Pubblicazione legale:
Il contratto a tempo determinato è una forma contrattuale che prevede l'apposizione di un termine finale alla durata del rapporto di lavoro. Rappresenta l'eccezione alla regola generale del contratto a tempo indeterminato, che costituisce la forma comune di rapporto di lavoro nel nostro ordinamento.
La disciplina di questa tipologia contrattuale ha subito negli ultimi anni numerosi interventi volti a bilanciare la flessibilità richiesta dalle imprese con la necessaria tutela della stabilità occupazionale. L'ultimo tassello di questa evoluzione è rappresentato dalla Legge 118/2025, che introduce proroghe e deroghe specifiche di estremo rilievo.(1) (3)
1. La Proroga delle "Causali": Verso il 2026
L'intervento normativo più significativo per la generalità dei datori di lavoro riguarda la modifica dei termini per l'apposizione delle causali. La legge interviene direttamente sul D.Lgs. 15 giugno 2015, n. 81, che rappresenta il testo cardine della disciplina dei contratti.
Nello specifico, la nuova norma stabilisce che:
• Il termine precedentemente fissato al 31 dicembre 2025 per l'applicazione di determinate condizioni e procedure previste dall'articolo 19, comma 1, lettera b) del D.Lgs 81/2015, è stato differito al 31 dicembre 2026.
Questa proroga di un anno consente a datori di lavoro e lavoratori di continuare a fare riferimento al quadro normativo vigente per le assunzioni a termine, garantendo una maggiore continuità nelle strategie di pianificazione del personale in una fase di transizione economica.
2. Deroghe per Enti Territoriali e Casi Speciali
Oltre alla disposizione di carattere generale, la legge prevede interventi "chirurgici" per far fronte a specifiche esigenze di gestione della cosa pubblica.
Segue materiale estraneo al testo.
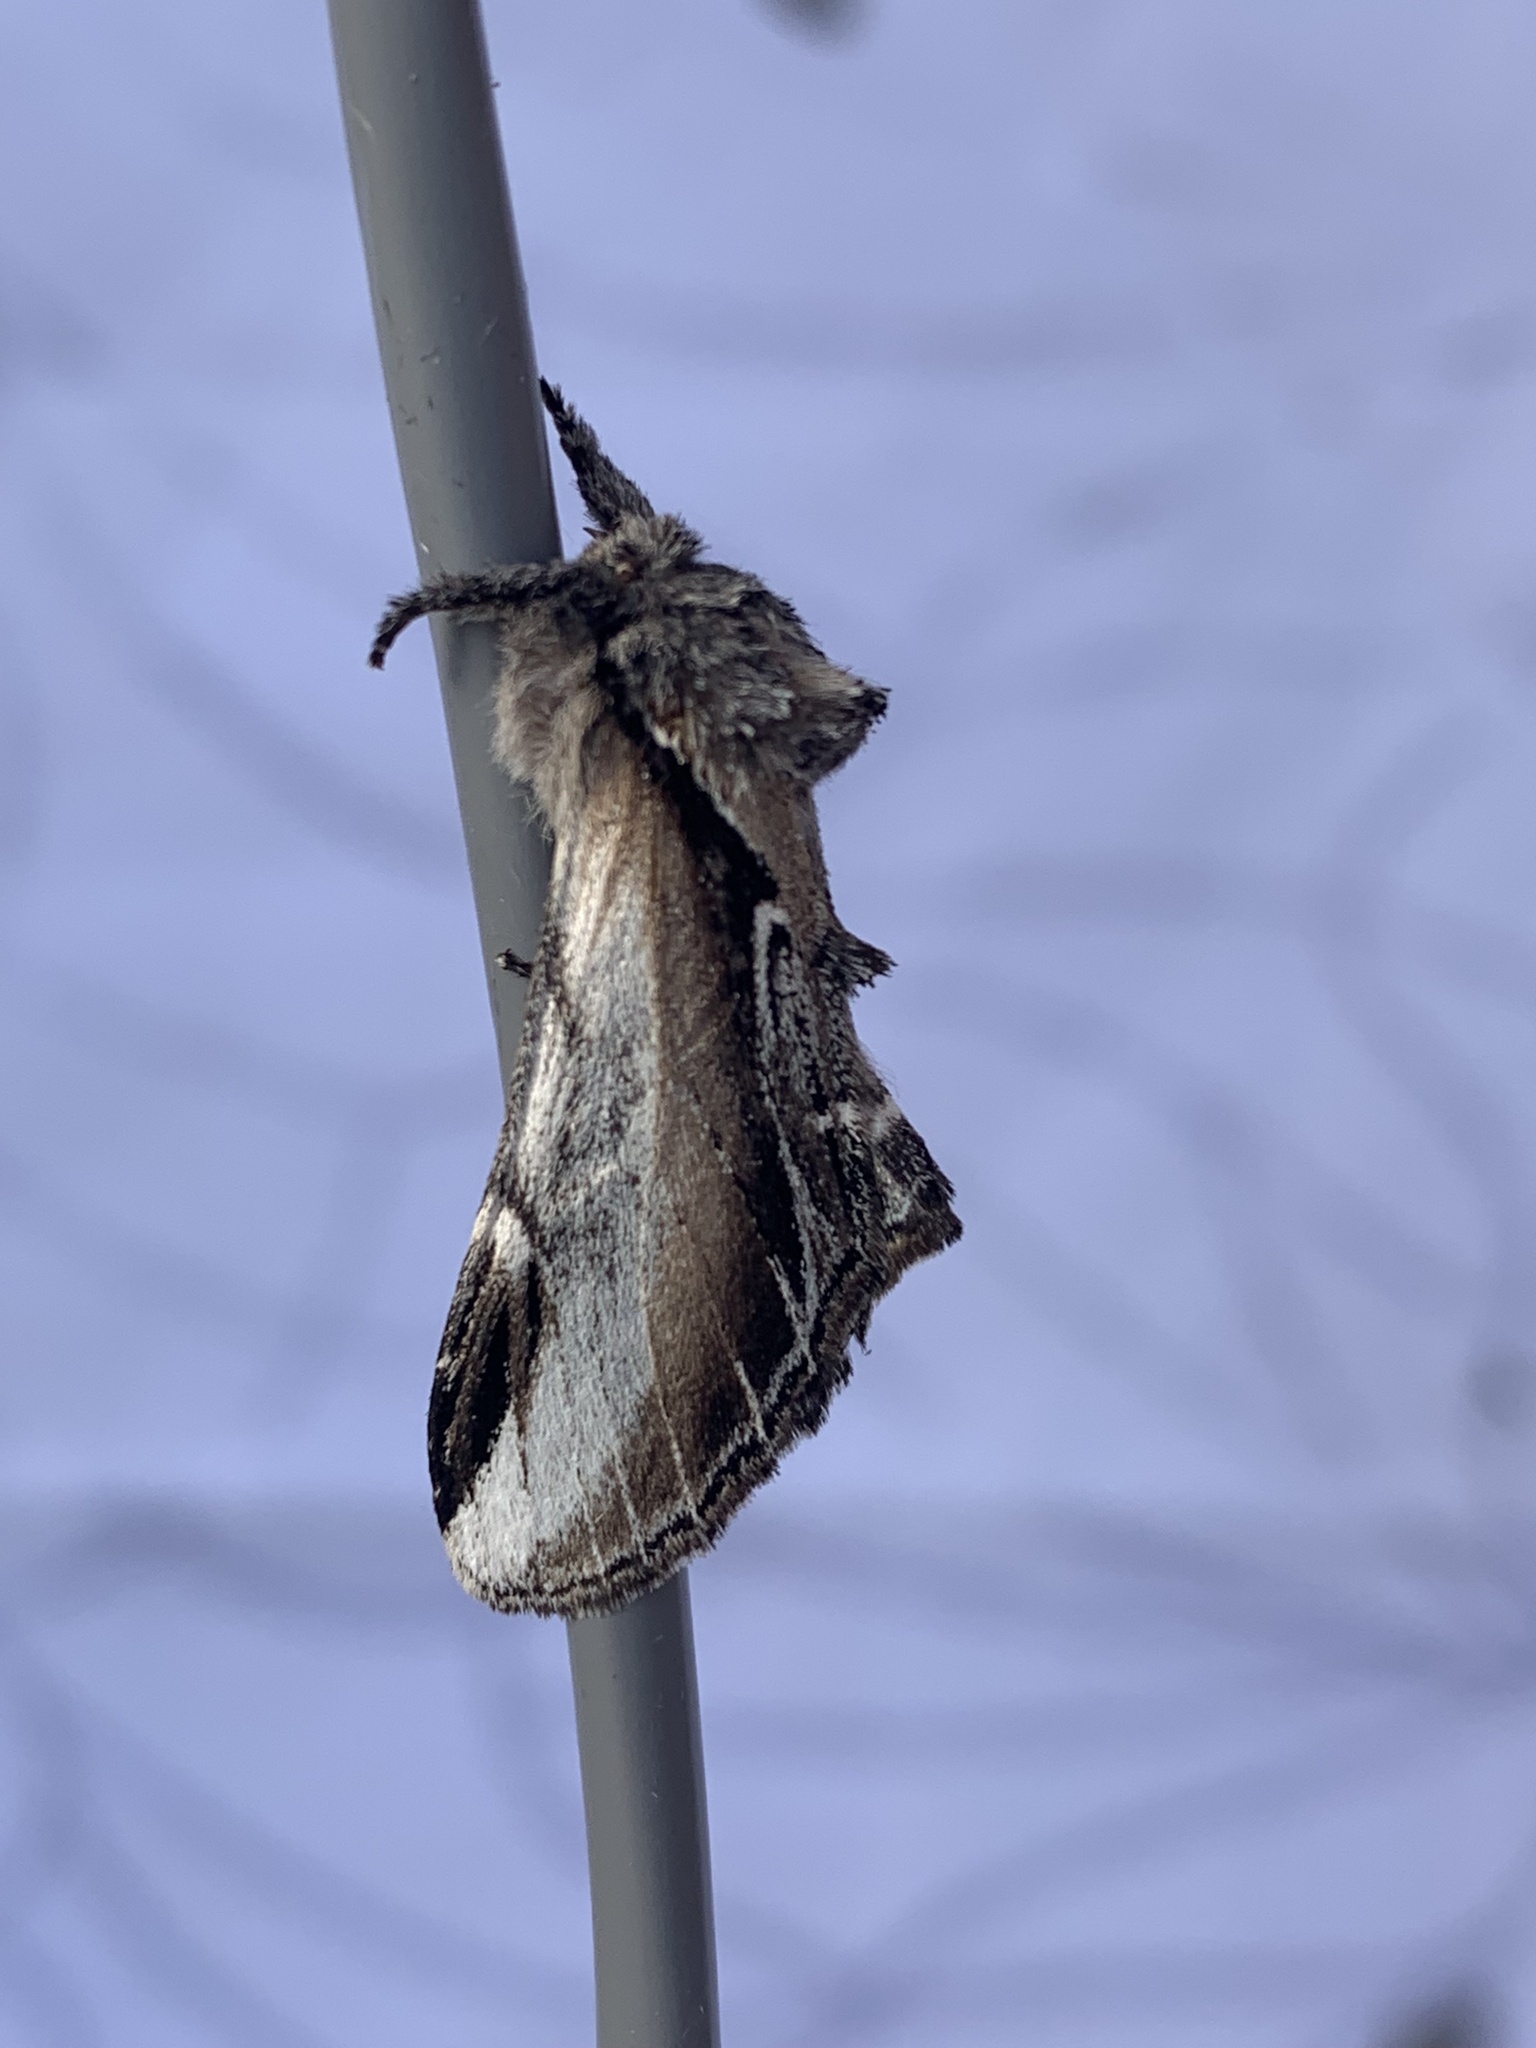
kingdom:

Un esempio emblematico è rappresentato dalle disposizioni per il Comune di Lampedusa e Linosa.(4)
In deroga ai limiti ordinari previsti dal Testo Unico degli Enti Locali (TUEL), il legislatore ha autorizzato la stipula di:
• Contratti a tempo determinato per figure dirigenziali (fino a tre unità) con una durata eccezionale fissata sino al 31 dicembre 2030.(4)
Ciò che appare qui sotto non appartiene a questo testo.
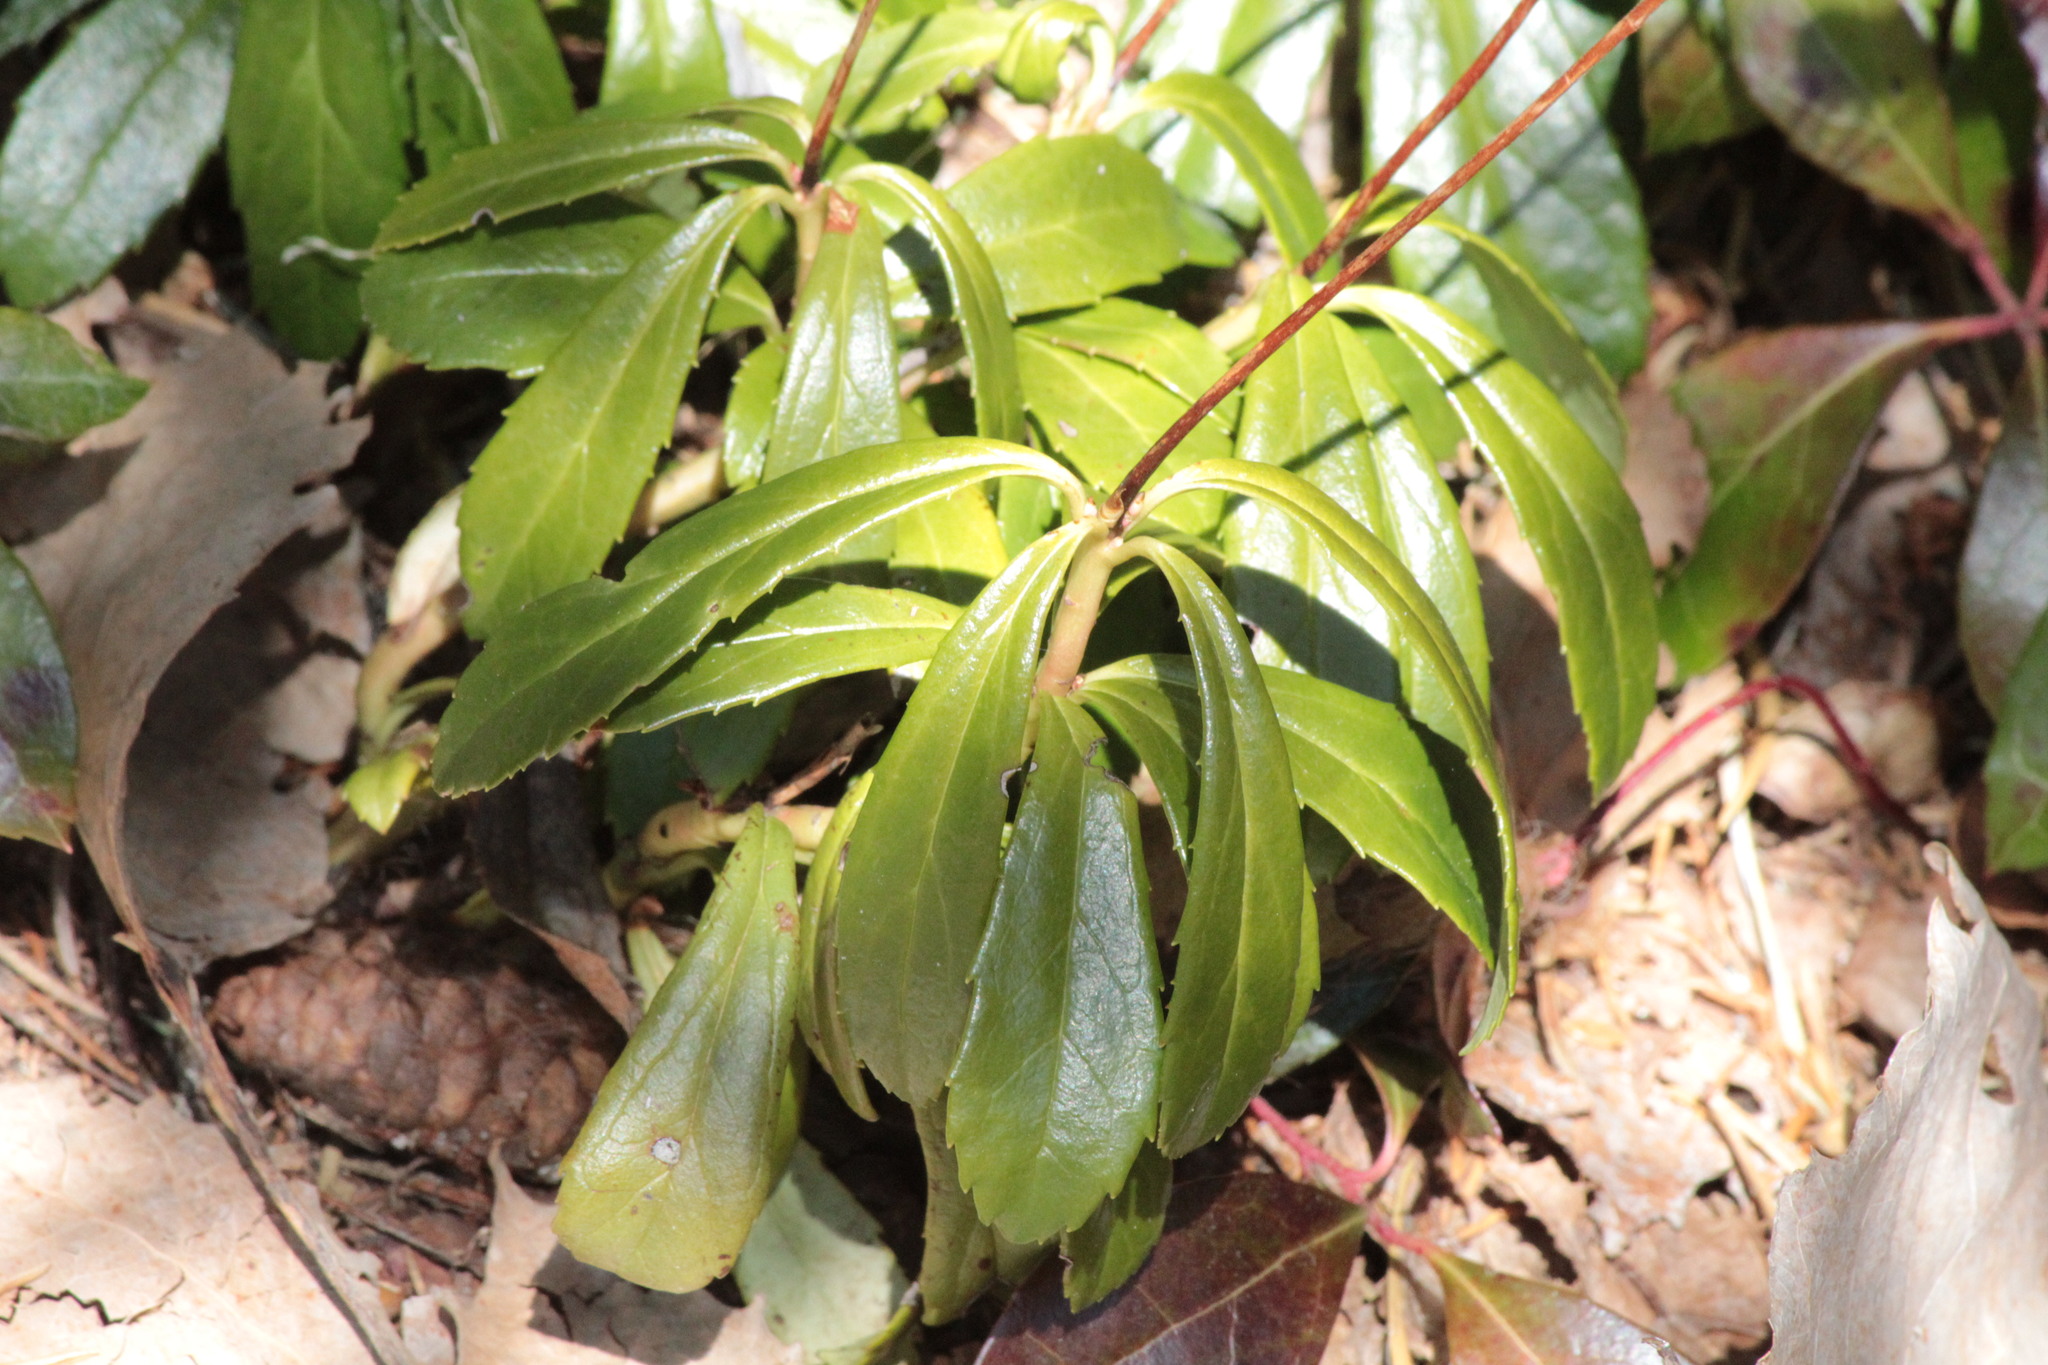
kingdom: Plantae
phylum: Tracheophyta
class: Magnoliopsida
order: Ericales
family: Ericaceae
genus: Chimaphila
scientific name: Chimaphila umbellata
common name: Pipsissewa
• Questi contratti sono finalizzati a garantire la responsabilità di servizi essenziali per l'attuazione di misure urgenti in materia di interventi pubblici, dimostrando come il contratto a termine possa essere utilizzato come strumento per gestire situazioni di particolare complessità territoriale.(4)
3. Supporto al Settore Turistico e Benessere dei Lavoratori
Sebbene non modifichi direttamente la struttura tecnica del contratto, l'articolo 14 della Legge 118/2025 introduce misure di sostegno per i lavoratori del comparto turistico-ricettivo. (5)
Conclusioni
La disciplina odierna del contratto a tempo determinato, influenzata dal D.L. 95/2025, si conferma un campo in continua evoluzione dove la proroga dei termini di vigenza delle norme attuali sembra essere la strategia scelta per garantire stabilità al mercato del lavoro nel breve-medio periodo.(3)
Per professionisti e imprese, monitorare queste scadenze è fondamentale per evitare la trasformazione del rapporto a termine in rapporto a tempo indeterminato per vizi di forma o per il superamento dei limiti temporali aggiornati.
Fonti normative citate:
• Testo coordinato del Decreto-Legge 30 giugno 2025, n. 95 con la Legge di conversione 8 agosto 2025, n. 118.
• Art. 14, comma 6-bis (Modifiche al D.Lgs 81/2015).
• Art. 19, comma 1-ter (Disposizioni per enti territoriali).
• Art. 14, commi 1-4 (Misure per il comparto turistico).
Si ricorda che le informazioni contenute in questo articolo sono tratte esclusivamente dalle fonti normative indicate e hanno scopo puramente informativo e professionale.